Poucos closes, e bastante planos abertos valorizando o cenário.
A fotografia abusa da bela iluminação natural que nosso senhor joga na paraíba, planos abertos, planos de contraste com o sol, as cenas noturnas são lindas e o mais importante dá pra enxergar alguma coisa. Não existe a desgraça daquela película amarela de Breaking Bad, é a luz do lugar mesmo.

gravaram isso no terreno de vovó, não é possível


A direção opta por utilizar bastante sangue, mas nenhum gore, sem tripas voando ou decaptações exceto pelos animais, veganos não esquentem o juízo nessa série por favor.

(Apesar de eu citar Breaking Bad de novo, aquele filme do Luiz Gonzaga tem uma fotografia horrorosa, é um laranjão terrível, de doer das vistas)

Tá amarrado, que coisa feia.


Todo personagem nessa série é reconhecível, por isso o roteiro não demora tanto apresentando eles. Quem mora no nordeste conhece um Jeremias (Enio Calvacante), conhece um Sabiá, conhece uma Dinorá da vida, cada personagem é bastante crível com a nossa realidade, isso faz com muito méritos, a série foi escrita por quem sabe e vive a realidade a qual está escrevendo, Isso fica muito claro inclusive pelas roupas, e cada um se veste de uma forma própria, as personas tem BASTANTE personalidade e carisma, como você se veste diz muito sobre. 

Pra mim o melhor personagem representado é o Ameaço (Rodrigo Garcia), ele é branco, gazo mesmo, e é aquele branco nordestino que eu sei apontar claramente quem é e você sabe quem são se já viu um. 

Rapaz eu estudei com esse bicho no nono ano...
Outro ponto que garante personalidade a quadrilha são seus nomes, na verdade apelidos: Facão, Moeda, Tirolesa, Duzentos, Sivirino (que deve ser nome), Delegado Pixinga (Junior Black) etc etc

Eu compararia a quadrilha com os nórdicos de Vinland Saga (leia minha resenha sobre Vinland Saga aqui), já que falei de Vinland Saga, vamos para máxima, onde tem guerra tem política e Cangaço Novo, assim como Vinland Saga, não se furta de representar a política. 

Parte política de Cangaço Novo:

O debate mais aparente aqui é o de gênero, Dinorá é também filha de Amaro Vaqueiro, inclusive anda com o revólver do pai, mas nunca teve o prestígio de Ubaldo, que acabou de chegar de São Paulo. Esse debate não é feito de forma gritante, mas está sempre presente. Se comparei a série com Vinland Saga, Dinorá é a Askeladd, a série não é bem sobre ela, mas poderia ser...
Se estamos lidando com um grupo de criminosos, tem violência sexual, mas graças a Deus acontece apenas duas vezes na série, sem nada explícito, nem uma banalização da violência de gênero, como obras que são focadas em figuras propositalmente odiosas (geralmente homens) tem. Aliás não se tem também cenas em puteiros, ou as famosas primas, vocês sabem do que falo. Essa questão de gênero é muito bem tratada, bem abordada. 

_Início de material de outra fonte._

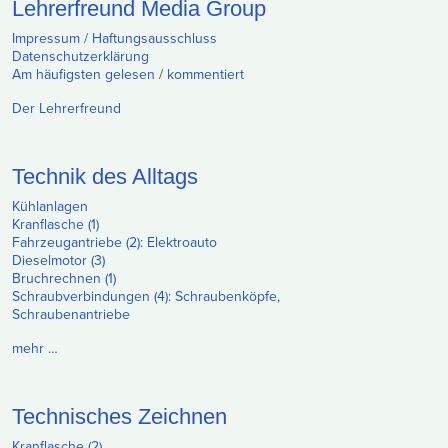
Lehrerfreund Media Group
Impressum / Haftungsausschluss
Datenschutzerklärung
Am häufigsten gelesen
/
kommentiert
Der Lehrerfreund
Technik des Alltags
Kühlanlagen
Kranflasche (1)
Fahrzeugantriebe (2): Elektroauto
Dieselmotor (3)
Bruchrechnen (1)
Schraubverbindungen (4): Schraubenköpfe,
Schraubenantriebe
mehr …
Technisches Zeichnen
Kranflasche (2)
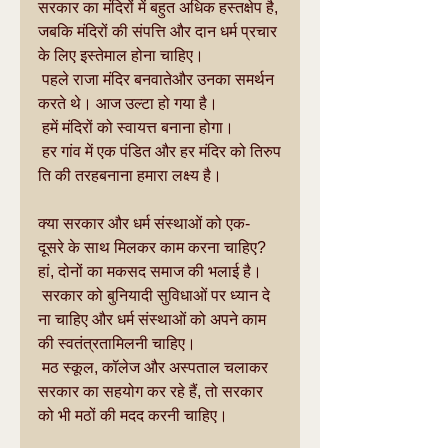
सरकार का मंदिरों में बहुत अधिक हस्तक्षेप है, 
जबकि मंदिरों की संपत्ति और दान धर्म प्रचार 
के लिए इस्तेमाल होना चाहिए।
 पहले राजा मंदिर बनवातेऔर उनका समर्थन 
करते थे। आज उल्टा हो गया है।
 हमें मंदिरों को स्वायत्त बनाना होगा।
 हर गांव में एक पंडित और हर मंदिर को तिरुप
ति की तरहबनाना हमारा लक्ष्य है।
क्या सरकार और धर्म संस्थाओं को एक-
दूसरे के साथ मिलकर काम करना चाहिए?
हां, दोनों का मकसद समाज की भलाई है।
 सरकार को बुनियादी सुविधाओं पर ध्यान दे
ना चाहिए और धर्म संस्थाओं को अपने काम 
की स्वतंत्रतामिलनी चाहिए।
 मठ स्कूल, कॉलेज और अस्पताल चलाकर 
सरकार का सहयोग कर रहे हैं, तो सरकार 
को भी मठों की मदद करनी चाहिए।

Sério, eu fiquei tão feliz que não tem um puteiro em Cratará, só por merece um 10 de 10.

Dinorá é a famosa mulher durona, pero no mucho, ao decorrer da série vermos que é alguém só muito traumatizada, e não tem opção a não ser tão bicha bruta, famoso ou dá ou desce.

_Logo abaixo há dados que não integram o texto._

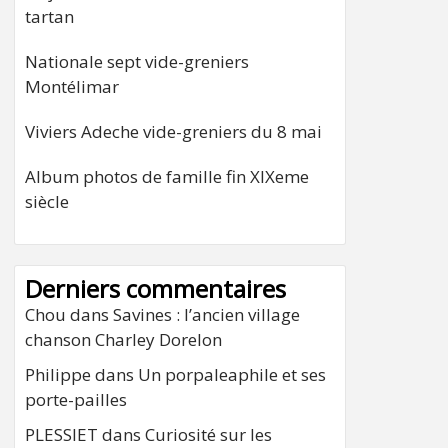
tartan
Nationale sept vide-greniers
Montélimar
Viviers Adeche vide-greniers du 8 mai
Album photos de famille fin XIXeme
siècle
Derniers commentaires
Chou
dans
Savines : l’ancien village
chanson Charley Dorelon
Philippe
dans
Un porpaleaphile et ses
porte-pailles
PLESSIET
dans
Curiosité sur les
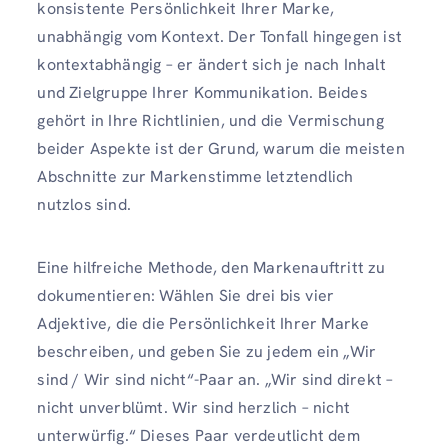
konsistente Persönlichkeit Ihrer Marke,
unabhängig vom Kontext. Der Tonfall hingegen ist
kontextabhängig – er ändert sich je nach Inhalt
und Zielgruppe Ihrer Kommunikation. Beides
gehört in Ihre Richtlinien, und die Vermischung
beider Aspekte ist der Grund, warum die meisten
Abschnitte zur Markenstimme letztendlich
nutzlos sind.
Eine hilfreiche Methode, den Markenauftritt zu
dokumentieren: Wählen Sie drei bis vier
Adjektive, die die Persönlichkeit Ihrer Marke
beschreiben, und geben Sie zu jedem ein „Wir
sind / Wir sind nicht“-Paar an. „Wir sind direkt –
nicht unverblümt. Wir sind herzlich – nicht
unterwürfig.“ Dieses Paar verdeutlicht dem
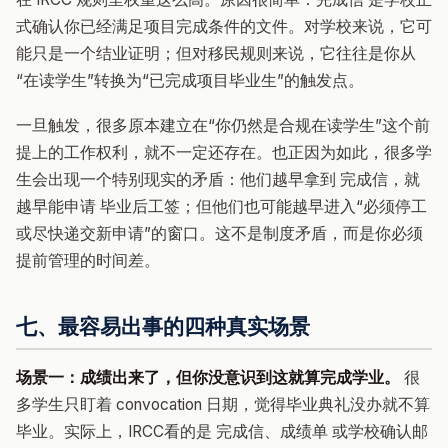
式确认你已经满足项目完成条件的文件。对学校来说，它可
能只是一个结业证明；但对移民规则来说，它往往是你从
“在读学生”转换为“已完成项目毕业生”的触发点。
一旦触发，很多原本建立在“你仍然是合规在读学生”这个前
提上的工作权利，就不一定还存在。也正因为如此，很多学
生会出现一个特别现实的矛盾：他们越早拿到 完成信，就
越早能申请 毕业后工签；但他们也可能越早进入“必须停工
或尽快递交新申请”的窗口。这不是制度矛盾，而是你必须
提前管理的时间差。
七、最容易出事的四种真实场景
场景一：成绩出来了，但你没意识到这就算完成学业。
很
多学生只盯着 convocation 日期，觉得毕业典礼没办就不算
毕业。实际上，IRCC看的是 完成信、成绩单 或学校确认邮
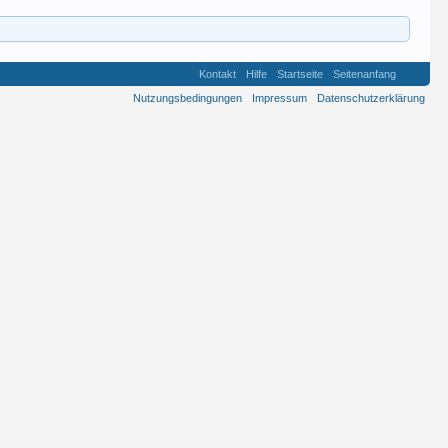
Kontakt
Hilfe
Startseite
Seitenanfang
Nutzungsbedingungen
Impressum
Datenschutzerklärung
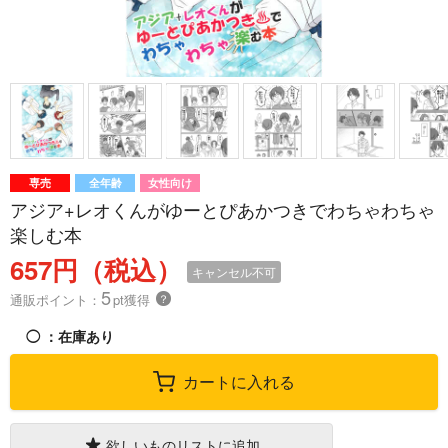
専売
全年齢
女性向け
アジア+レオくんがゆーとぴあかつきでわちゃわちゃ
楽しむ本
657円（税込）
キャンセル不可
5
通販ポイント：
pt獲得
？
◯
：在庫あり
カートに入れる
欲しいものリストに追加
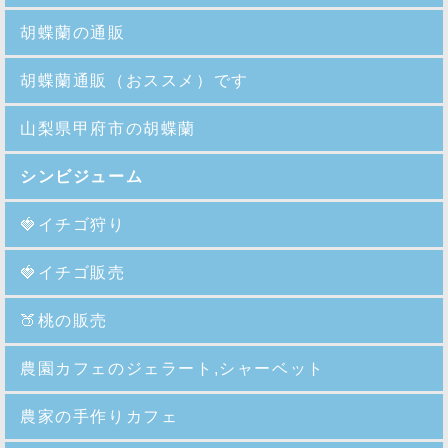
胡蝶蘭の通販
胡蝶蘭通販（おススメ）です
山梨県甲府市の胡蝶蘭
シンビジューム
🍓イチゴ狩り
🍓イチゴ販売
🍑
桃の販売
農園カフェのジェラート,シャーベット
農家の手作りカフェ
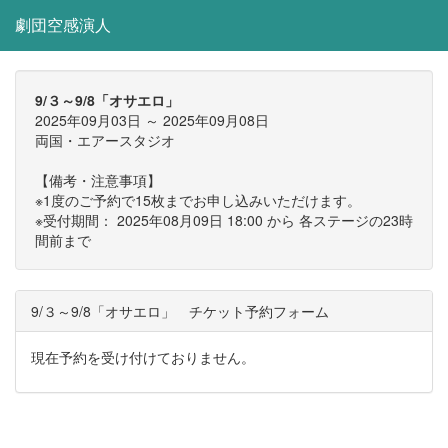
劇団空感演人
9/３～9/8「オサエロ」
2025年09月03日 ～ 2025年09月08日
両国・エアースタジオ
【備考・注意事項】
※1度のご予約で15枚までお申し込みいただけます。
※受付期間： 2025年08月09日 18:00 から 各ステージの23時
間前まで
9/３～9/8「オサエロ」 チケット予約フォーム
現在予約を受け付けておりません。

Além de questões de gênero, o ponto principal de Cangaço Novo, aquele momento de passagem de bastão que disse, é a luta pela terra, latifúndios drenando a água da população, o dono? Simplesmente a mesma família que está no poder a mais de 40 anos, tanto na prefeitura com o Gastão Maleiro (Bruno Berllamino) tanto no senado. Ora ora, uma família "tradicional" da região que mantém seu poder através da política, eu nunca vi isso antes em terras nordestinas. É a realidade apresentada, o jogo sujo da política de interior, paráfraseando a própria série:
"Até quando é guerra, é política"

A seca aqui não é uma condenação de Deus, é problema político! Pois os Maleiros estão drenando a água de terrenos locais, comprando açudes que eram público também. A população não é "resistência pura" porque no povo reside o impéto da mundança, mas sim porque é ou lutar pelo o que é seu ou morre de uma vez. Isso entra aquela velha máxima que se escuta bastante nas ruas, o Brasil não é um país pobre, só mal administrado, na verdade, sua riqueza tem servido para interesses errados.

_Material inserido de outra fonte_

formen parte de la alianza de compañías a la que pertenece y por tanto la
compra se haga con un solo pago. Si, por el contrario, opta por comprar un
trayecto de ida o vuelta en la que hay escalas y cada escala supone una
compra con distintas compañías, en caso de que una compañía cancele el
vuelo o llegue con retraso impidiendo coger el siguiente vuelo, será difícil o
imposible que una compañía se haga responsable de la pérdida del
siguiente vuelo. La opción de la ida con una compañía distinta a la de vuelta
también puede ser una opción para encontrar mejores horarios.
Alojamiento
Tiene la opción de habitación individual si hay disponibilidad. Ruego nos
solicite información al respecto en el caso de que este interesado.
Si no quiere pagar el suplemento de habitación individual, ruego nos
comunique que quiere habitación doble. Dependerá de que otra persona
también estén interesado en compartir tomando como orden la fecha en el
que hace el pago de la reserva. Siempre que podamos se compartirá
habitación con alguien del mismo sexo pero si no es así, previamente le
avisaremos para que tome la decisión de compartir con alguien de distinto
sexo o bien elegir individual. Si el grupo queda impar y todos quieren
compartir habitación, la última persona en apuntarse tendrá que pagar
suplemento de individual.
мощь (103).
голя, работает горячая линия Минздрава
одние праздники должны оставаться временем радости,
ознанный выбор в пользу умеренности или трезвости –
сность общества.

Olha um ponto bacana, o problema em si não é o político corrupto, mas como os políticos servem aos interesses dos poderosos, isso quando não são eles a própria elite, ou seja, podem destruir determinado lugar de forma completamente legal. E isso é o mais perigoso, quando as coisas funcionam como deveriam, apesar de claro, é política de cidade pequena então tem corrupção a rodo.

Acho que vale uma comparação com Bacurau (2019), é bom entender que as duas produções tem plataformas e propostas diferentes, Bacurau se propõe a ser uma fantasia, uma fábula onde a lição de moral é a mensagem polítca, é mais pretensiosa, carregada, mais cabeça. Não atoa foi queridinho do campo político da esquerda, tem toda essa pulsão, porém, pra mim, Cangaço Novo tem mais personalidade que Bacurau... Acredito também que toca em debates que Bacurau não alcança por escolhas. O certo é, as duas obras são excelentes, compartilham de alguns atores como Junior Black (rip) e talvez seja um demonstrativo de uma nova leva de obras nordestinas por aí. 

Precisamos desfazer o impacto cultural do nordeste global.

Apesar de ser uma produção de ação nos modelos blockbuster, dá pra extrair bastante coisa, mas ainda é uma produção de ação...

Por útlimo, sua soundtrack, recheada de música dos anos 70, achei um MILAGRE não ter tocado Belchior, que é cearense inclusive, tinha o que encaixar aqui. Durante os episódios você vai ouvir Fagner, Erasmo Carlos, Quinteto Violado, obviamente AVE SANGRIA e Jards Macalé. A trilha sonora original reproduz aquelas típicas notas de filmes de faroeste, mas com instrumentos daqui mesmo.

(lengo lengo tengo lengo tengo lengo tengo)

Em um apanhado geral,
Cangaço Novo não tem nada de extraórdinário, a sua qualidade está mais na execução do que na ideia. Conta com boas escolhas narrativas, um ritmo que se arrastar no começo, mas depois engata bem o resto da série, uma representação honesta do nordeste e da pilantragem, personagens dúbios e cheio de carisma.

É mais ou menos Breaking Bad se tivesse mulheres bem escritas.